The most appropriate food to take to a bereaved family is good, plain food that keeps well and requires little fuss to serve. I think it is hard to beat a baked ham, the makings of a salad, a loaf of rye bread, some applesauce and Parker Chocolate Brownies. When visiting a sick friend, my old standbys are Rich Chicken Noodle Soup and Baked Vanilla Custard. Chicken noodle soup and plain custards almost always are comforting foods, even to someone who is very ill.
PARKER CHOCOLATE BROWNIES
4 ounces unsweetened chocolate
2 cups sugar
1/4 teaspoon salt
1 cup flour
1 cup chopped walnuts
1 tablespoon vanilla
Butter 13x9-inch pan. Line bottom of pan with wax paper, then butter paper.
Melt chocolate with 1/2 cup butter in saucepan over very low heat, stirring to blend. Remove from heat and stir in sugar, egg, salt, flour, walnuts and vanilla.
Spread in prepared pan and bake at 300 degrees about 30 minutes. Cool about 5 minutes, then turn out onto piece of wax paper. Peel wax paper from bottom. Cut into squares and dust tops with powdered sugar. Makes 32 brownies.
BAKED VANILLA CUSTARD
2 egg yolks
1/2 cup sugar
3 cups very hot milk
1 tablespoon vanilla
Butter 1-quart baking dish or 8 ramekins. Set shallow pan large enough to hold baking dish or ramekins in oven, and fill with 1 inch of hot water.

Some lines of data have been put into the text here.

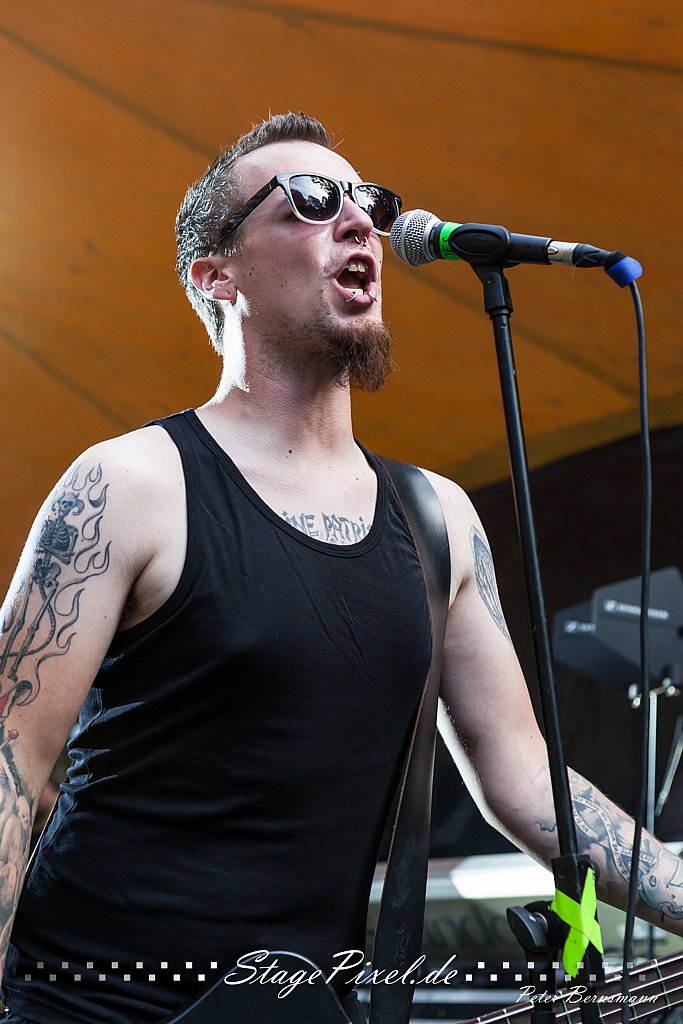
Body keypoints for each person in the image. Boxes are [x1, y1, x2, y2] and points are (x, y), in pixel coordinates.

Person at [0, 111, 681, 1024]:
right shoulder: (129, 485)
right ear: (217, 275)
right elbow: (11, 765)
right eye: (311, 200)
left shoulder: (437, 518)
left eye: (367, 201)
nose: (359, 220)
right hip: (86, 1006)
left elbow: (525, 783)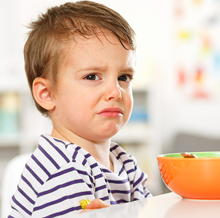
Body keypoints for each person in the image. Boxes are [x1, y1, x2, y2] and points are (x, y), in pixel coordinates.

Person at [8, 1, 152, 217]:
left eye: (124, 77)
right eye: (92, 76)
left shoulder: (124, 163)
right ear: (46, 94)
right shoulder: (63, 172)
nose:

Beat egg yolks and eggs together in bowl, just enough to blend. Stir in sugar and salt. Slowly add hot milk, stirring constantly. Add vanilla. Strain into baking dish or dishes and sprinkle with nutmeg to taste. Turn into prepared pan and bake at 325 degrees about 45 minutes or until knife inserted in center comes out clean. Do not overbake. Remove custard from oven when very center still trembles tiny bit. Makes 8 servings.
RICH CHICKEN NOODLE SOUP
2 1/2 pounds chicken backs, wings, necks
8 cups cold water
1 onion, cut in half
2 carrots, cut in thirds
3 stalks celery, with leaves, cut in half
1 bay leaf
1 teaspoon dried thyme, crumbled
4 ounces flat egg noodles
1/2 chicken breast, skinned, boned and cut into tiny pieces
1 1/2 tablespoons finely chopped parsley
Combine chicken backs, wings, necks, water, onion, carrots, celery, bay leaf, and thyme in soup pot over high heat. Bring to boil. Reduce to simmer and cook 1 hour. Remove from heat and strain broth into bowl or large measuring cup. (There will be about 5 1/2 cups.) Add enough water to broth to make 8 cups of broth. Return strained broth to soup pot and reduce heat to medium. Season to taste with salt and pepper. Add noodles.
Simmer 10 minutes. Add chicken pieces and simmer 5 minutes more. Remove from heat and add parsley. Cool, refrigerate until needed. Makes about 2 quarts.